>> Start EXCERPT

Just get to the point and tell me what to do. But the Hebrew Eastern mindset is big on
stories and illustrations and examples that can go on
for chapters. One
reason Jesus spoke in parables. We can miss a whole lot of what God has
for us in the Old Testament because we’re getting lost
in the illustration - trying to process it with a
western mindset - impatient for God to get to the
point and 5 easy bullet point steps to a more abundant
life - rather than experiencing the illustration -
letting it unfold - and staying alert for God to give
us the teaching behind the illustration. Because if we’re looking for it - in the
midst of all those regulations and lists of people and
places - usually there is a short pithy statement that
is the explanation of what all that is all about. Which is
what we’re looking at this morning - Leviticus 11:45. Leviticus is essentially a “How To”
manual for priests.
All those instructions - heaving and
Bar-B-Queing are hugely important for doing what God
requires of His people - think Old Testament
sacrificial system.
Behind the scenes of all those sacrifices
- Leviticus at its core - is God teaching His people
about what means to live in relationship with the holy
God. Which
is of crucial importance for us today. Leviticus 11:45 is the essential “you
need to get this” pithy theme statement of Leviticus. Would you
read this verse with me:
For I am the Lord who brought you up out
of the land of Egypt to be your God. You shall
therefore be holy, for I am holy. Notice that there are two essential parts
to this theme. One
looks backwards.
One looks forwards. Which in
many ways where we are today. New Years. Right? Looking
backward. Looking
forward. Where
have we come to?
Where are we going? What can
that look like for us?
Thinking about 2014 and what God may have for
us - how we live moving forward following God in the
year ahead. Are
we together? The
looking backward part is this: For I am the Lord who brought you
up out of the land of Egypt to be your God. Two questions: What does it
mean that God has brought His people up out of the
land of Egypt and what can that mean for us today? God’s people were where? Egypt. Living as
slaves. Back
breaking bondage.
Building cities for the Pharaohs. Crying out
to God. God
sends Moses with the message for His people, “I hear your pain.” Ten plagues later Israel is leaving Egypt
overloaded with parting gifts. God parts
the Red Sea and takes out Pharaoh’s army. Humbles the
most powerful nation on earth. And God’s
people are heading out across the desert for the
Promised Land. Which is the “I brought you up out of Egypt” part of this verse. God doing
for His people what they never ever could have done
for themselves. They’re in bondage. Slaves. If God
doesn’t step in and do something they’re going to keep
on being slaves.
There is no way out of Egypt. Its
hopeless. And
yet God steps in and does for the Hebrews what they
really had no part in doing for themselves. We need to hold on to that. “I brought you up” in
the Hebrew is all about God. God Who is
sovereign - almighty - and yet loving and gracious and
merciful to His people.

>> End EXCERPT
>> Start DATA PROVIDED

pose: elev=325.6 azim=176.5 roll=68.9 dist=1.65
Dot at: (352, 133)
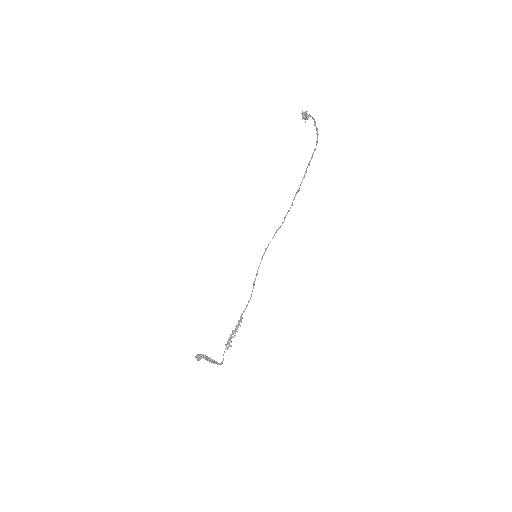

>> End DATA PROVIDED

(WHAT YOU HAVE TO DO): Which verse does the sermon excerpt call the theme statement of Leviticus?

(TASK OUTPUT): Leviticus 11:45